The Meryl Streep quote echoes what British author E.M Forster said decades earlier, but is best in this age coming from a woman. The International Women’s Day celebrated this week was a good occasion for dialing up on YouTube Streep’s timeless 2010 commencement address at Barnard College. She continues as one of the most relevant voices of our age, one next to whom Putin, like Trump, shrinks to the level of J.R.R. Tolkein’s “Lord of the Rings” fantasy character in his end days, Gollum.

Tolkein invented Gollum around the time that Hitler invaded Poland kicking off World War II and perhaps the greatest genocide, of six milion Jews, in history.

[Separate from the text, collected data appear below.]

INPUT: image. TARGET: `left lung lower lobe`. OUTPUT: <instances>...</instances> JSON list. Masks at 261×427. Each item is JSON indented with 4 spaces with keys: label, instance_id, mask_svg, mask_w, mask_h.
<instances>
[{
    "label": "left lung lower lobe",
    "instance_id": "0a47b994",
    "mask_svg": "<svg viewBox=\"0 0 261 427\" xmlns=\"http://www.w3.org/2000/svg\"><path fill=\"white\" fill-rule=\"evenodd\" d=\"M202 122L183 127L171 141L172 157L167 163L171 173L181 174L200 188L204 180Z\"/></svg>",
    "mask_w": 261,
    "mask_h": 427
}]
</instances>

It was on September 1, 1939 that poet W.H. Auden penned his famous poem named for that infamous date which only in the ensuing years did humanity learn was just the opening shot of a grievous world war.

“I sit in one of the dives on 52nd Street uncertain and afraid,” Auden began. “As the clever hopes expire of a low dishonest decade. Waves of fear and anger circulate over the bright and darkened lands of earth, obsessing our private lives. The unmentionable odor of death offends the September night.”

He blamed the start of the war on “the error bred in the bone of each woman and each man craves what it cannot have.”

Auden later said he despised this poem of his because of its fake optimism at the end evoking humanity’s “affirming flame.”

Putin’s invasion of Ukraine appears an ominous echo of Hitler’s invasion of Poland to start World War II. There is nothing in what Putin seeks that is justifiable. He has made himself into the architect of pure evil.

I remain astounded by how leaders of the Republican Party in the U.S have bought in to Putin’s aggression. They set the stage for it, with all their praise for Putin and attacks on the President Biden. Only after the invasion began did they begin to sing a different tune, because of the overwhelming public response generated largely due to President Zelensky’s resolve, but by then their work had been done.

Never forget the people at the CPAC convention in Florida last week chanting, “Putin, Putin, Putin!” They, of course, changed only when the world began to see how horrendous the Putin assault on Ukraine was becoming.

So now they blame Biden for not doing enough. These disgusting traitors will soon be exposed for who they really are, craven enemies of the U.S.

The entire Republican Party will now be held accountable in what will become the biggest U.S. popular mobilization in history to end the war and rid this nation of its pro-Putin menace once and for all.